- [BRANO ESTRATTO]
Il Sudafrica aveva già presentato, il 29 dicembre, una richiesta di misure urgenti alla Corte internazionale di giustizia (vedi qui) per prevenire il rischio di genocidio della popolazione palestinese da parte di Israele: e il 26 gennaio la Corte aveva stabilito l’esistenza di questo rischio e emanato delle misure urgenti (vedi qui). Fra le richieste della Corte a Israele c’era quella di fornire, entro un mese, una relazione sulle misure che intendeva prendere per la prevenzione del genocidio. Tale relazione non è arrivata alla Corte. D’altro canto, con ogni evidenza, Israele non ha adottato nessuna misura per prevenire il crimine di genocidio. Consapevole dei tempi necessari ai pronunciamenti della Corte, Pretoria questa volta chiede espressamente che non vi sia un’apertura del dibattito, ma che la Corte esamini urgentemente se l’evoluzione della situazione a Rafah esiga la presa di misure urgenti per prevenire il rischio di genocidio.
A Gaza le circostanze che avevano indotto Pretoria, un mese e mezzo fa, a una prima richiesta alla Corte, si sono oggi nettamente aggravate. Israele non ha dato alcun segno di attenersi alle obbligazioni dettate dalla Corte, e, con l’attacco a Rafah, renderebbe la situazione nettamente più drammatica. Le motivazioni del Sudafrica, per questa nuova offensiva giudiziaria internazionale, sono evidenti. Ammesso che la Corte decida di esercitare il potere speciale di pronunciarsi subito, Pretoria intende fare nuove pressioni su Tel Aviv, in un momento in cui il muro di omertà nei confronti dei crimini di guerra commessi da Israele sembra almeno fessurarsi.
L’uso del diritto internazionale da parte del Sudafrica non è un’ingenuità. È anche una risposta ai diritti che più volte Israele ha rivendicato per se stesso: diritto all’esistenza, diritto alla sicurezza, diritto alla difesa. La contraddizione è evidente: Netanyahu nega il diritto all’esistenza di uno Stato palestinese, e la popolazione di Gaza, come quella dei territori occupati, è priva di qualunque sicurezza. Il diritto alla difesa con mezzi nonviolenti da parte dei palestinesi non è mai stato considerato da Israele come legittimo. Inoltre, il governo sudafricano, come altri governi, pensa che fermare Netanyahu contribuisca a favorire la liberazione degli ostaggi israeliani ancora detenuti da Hamas.

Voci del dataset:
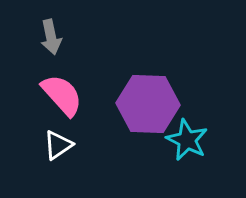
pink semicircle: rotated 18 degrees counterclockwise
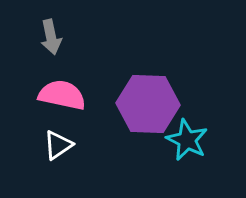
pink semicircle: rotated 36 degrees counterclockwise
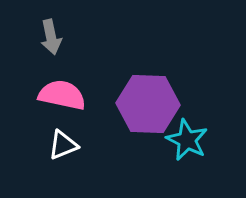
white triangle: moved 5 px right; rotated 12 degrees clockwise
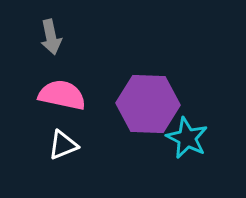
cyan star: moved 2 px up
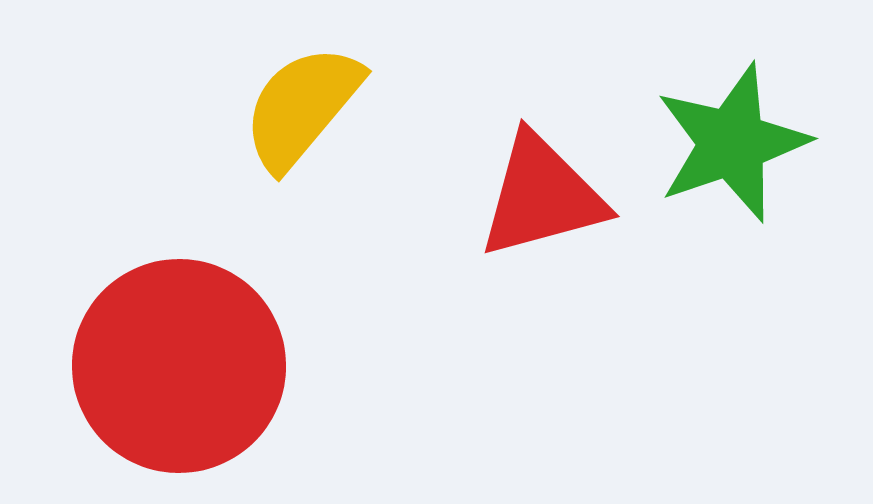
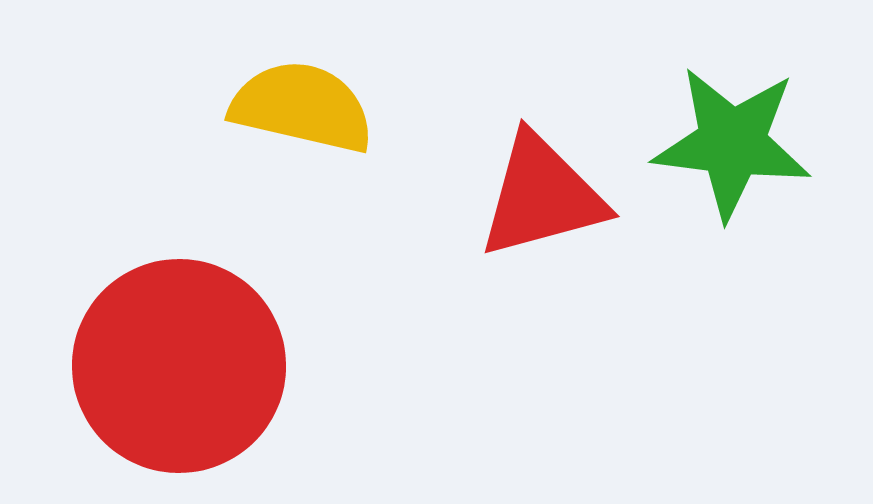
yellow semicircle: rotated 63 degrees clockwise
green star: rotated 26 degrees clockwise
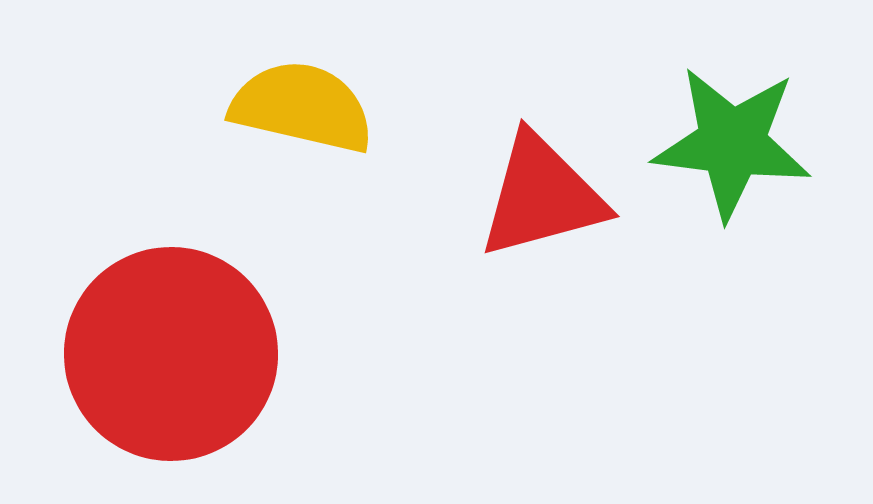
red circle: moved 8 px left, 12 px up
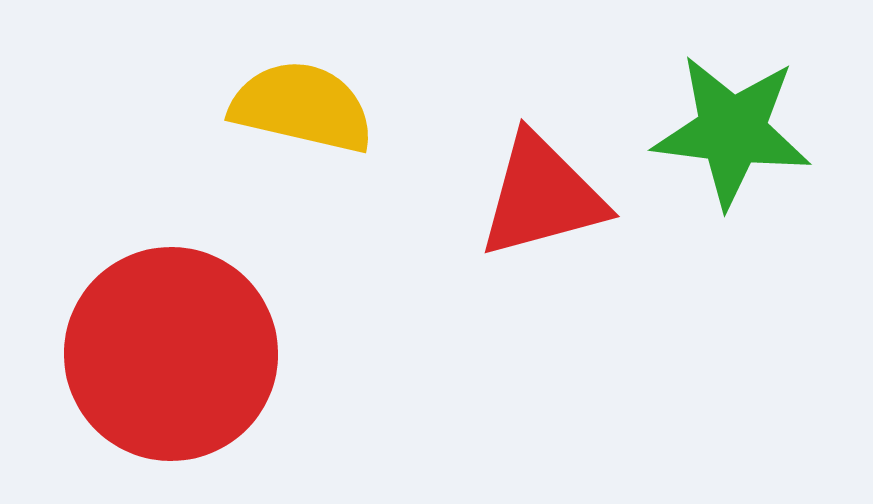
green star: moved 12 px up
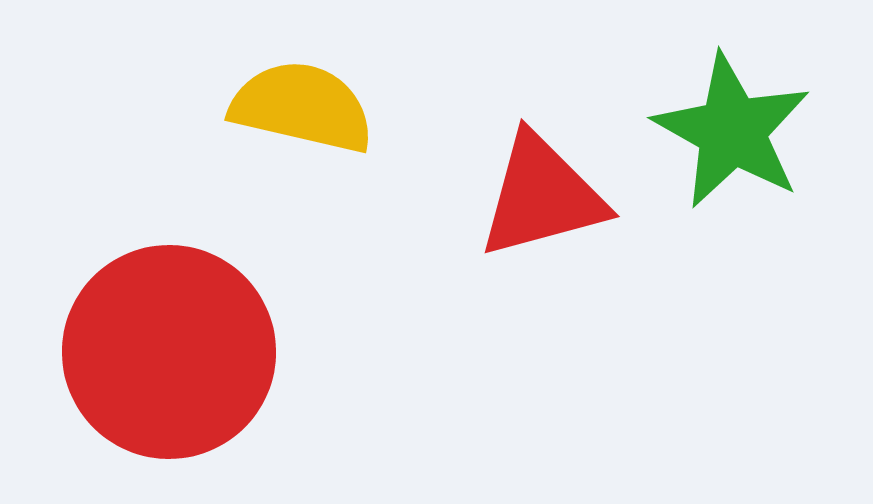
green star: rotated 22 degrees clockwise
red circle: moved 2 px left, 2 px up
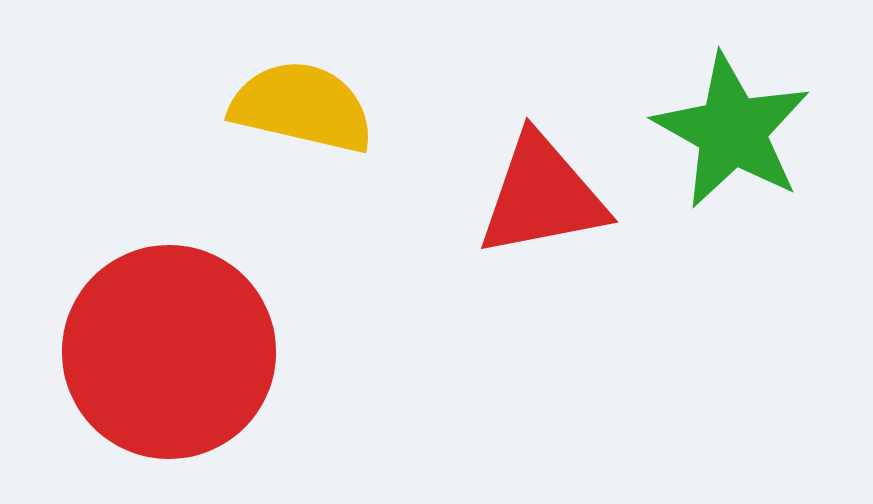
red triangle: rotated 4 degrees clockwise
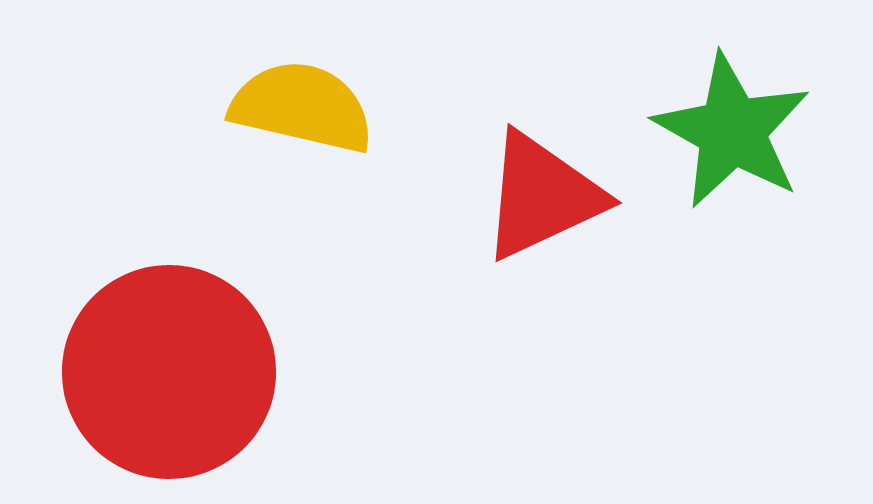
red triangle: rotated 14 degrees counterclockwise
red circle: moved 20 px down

- [COSA SI CHIEDE] Riporta alla lettera il tratto del brano sul ricorso del Sudafrica alla Corte internazionale di giustizia: comincia dalle parole che contengono "L’uso del diritto" e fermati dopo "detenuti da Hamas.". L'elenco è materiale a parte, distinto dal brano.

- [RISPOSTA QUI SOTTO]
L’uso del diritto internazionale da parte del Sudafrica non è un’ingenuità. È anche una risposta ai diritti che più volte Israele ha rivendicato per se stesso: diritto all’esistenza, diritto alla sicurezza, diritto alla difesa. La contraddizione è evidente: Netanyahu nega il diritto all’esistenza di uno Stato palestinese, e la popolazione di Gaza, come quella dei territori occupati, è priva di qualunque sicurezza. Il diritto alla difesa con mezzi nonviolenti da parte dei palestinesi non è mai stato considerato da Israele come legittimo. Inoltre, il governo sudafricano, come altri governi, pensa che fermare Netanyahu contribuisca a favorire la liberazione degli ostaggi israeliani ancora detenuti da Hamas.